# Crypt Hunting Trip



## Yoong (Nov 26, 2007)

Went to Johor state(West Malaysia) to hunt for crypts. Was quite a lucky trip and found a few new crypt site. Just to share some pictures.




























Too lazy to upload all photos to photobucket. please visit Aquadoc for more pictures and details.


----------



## Khamul1of9 (Oct 25, 2005)

Very kool. Always love your hiking trip pictures! Do you have an ID on that Crypt?


----------



## StereoKills (Sep 15, 2007)

Awesome pics! Too bad you didn't get any of those blue shrimp as well. Loved the crab, I couldn't find it at first.
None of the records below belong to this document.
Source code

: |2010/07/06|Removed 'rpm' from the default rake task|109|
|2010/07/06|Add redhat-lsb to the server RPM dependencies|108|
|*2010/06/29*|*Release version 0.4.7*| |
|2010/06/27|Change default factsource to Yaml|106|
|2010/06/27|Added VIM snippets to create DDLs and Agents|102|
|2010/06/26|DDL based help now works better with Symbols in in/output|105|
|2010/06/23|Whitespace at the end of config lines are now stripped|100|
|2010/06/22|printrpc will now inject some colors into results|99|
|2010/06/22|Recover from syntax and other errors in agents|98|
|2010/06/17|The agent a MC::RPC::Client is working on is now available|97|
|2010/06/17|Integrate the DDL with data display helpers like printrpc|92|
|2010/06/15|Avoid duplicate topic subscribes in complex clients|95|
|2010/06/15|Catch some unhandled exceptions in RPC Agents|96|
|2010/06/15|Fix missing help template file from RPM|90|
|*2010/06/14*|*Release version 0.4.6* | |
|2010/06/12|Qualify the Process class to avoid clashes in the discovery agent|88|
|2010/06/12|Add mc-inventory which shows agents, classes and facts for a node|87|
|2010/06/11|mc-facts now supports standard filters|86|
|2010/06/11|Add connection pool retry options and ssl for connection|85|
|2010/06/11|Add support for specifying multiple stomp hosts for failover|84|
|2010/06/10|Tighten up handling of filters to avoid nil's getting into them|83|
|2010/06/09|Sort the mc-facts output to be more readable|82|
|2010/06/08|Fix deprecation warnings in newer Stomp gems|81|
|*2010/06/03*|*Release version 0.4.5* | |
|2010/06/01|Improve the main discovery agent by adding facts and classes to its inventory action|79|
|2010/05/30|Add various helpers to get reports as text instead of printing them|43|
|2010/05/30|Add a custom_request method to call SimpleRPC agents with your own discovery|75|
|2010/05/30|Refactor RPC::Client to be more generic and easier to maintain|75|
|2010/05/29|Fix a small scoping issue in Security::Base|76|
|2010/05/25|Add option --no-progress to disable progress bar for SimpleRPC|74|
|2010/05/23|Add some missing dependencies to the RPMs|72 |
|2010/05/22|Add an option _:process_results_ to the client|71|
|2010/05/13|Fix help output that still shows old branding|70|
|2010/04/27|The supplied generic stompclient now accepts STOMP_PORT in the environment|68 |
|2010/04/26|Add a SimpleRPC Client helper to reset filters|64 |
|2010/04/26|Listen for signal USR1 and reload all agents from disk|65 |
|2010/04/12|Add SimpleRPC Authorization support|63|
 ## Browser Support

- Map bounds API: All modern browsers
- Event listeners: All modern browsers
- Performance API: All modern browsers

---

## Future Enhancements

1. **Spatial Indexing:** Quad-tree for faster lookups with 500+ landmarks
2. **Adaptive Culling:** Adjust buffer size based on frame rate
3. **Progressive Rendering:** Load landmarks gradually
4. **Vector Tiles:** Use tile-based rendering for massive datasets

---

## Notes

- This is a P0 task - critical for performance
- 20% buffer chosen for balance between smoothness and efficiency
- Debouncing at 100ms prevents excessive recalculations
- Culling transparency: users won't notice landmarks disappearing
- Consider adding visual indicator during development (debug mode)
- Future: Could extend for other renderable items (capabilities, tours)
Any chance you can send some of those brown and jade tiger crypts on over to the US?


----------



## Kai Witte (Jan 30, 2006)

Thanks, Yoong!

Khamul, that's C. schulzei.


----------



## Khamul1of9 (Oct 25, 2005)

Thanks Kai.


----------



## Yoong (Nov 26, 2007)

Kamul,
The first picture is graffithi panti. The second and third picutres are schulzei "panti".

Stereokill,
Collecting crypt is just my hobby. I don't sell them if that is what you mean by sending to US. Sorry about that. However, I do exchange crypts if you have crypts that I am interested in.

Kai, 
Thanks for viewing. Awaiting you to post more nice pictures of your crypts.

Yoong


----------



## StereoKills (Sep 15, 2007)

Yoong, I was mostly joking about that. They are fantastic crypts though.


----------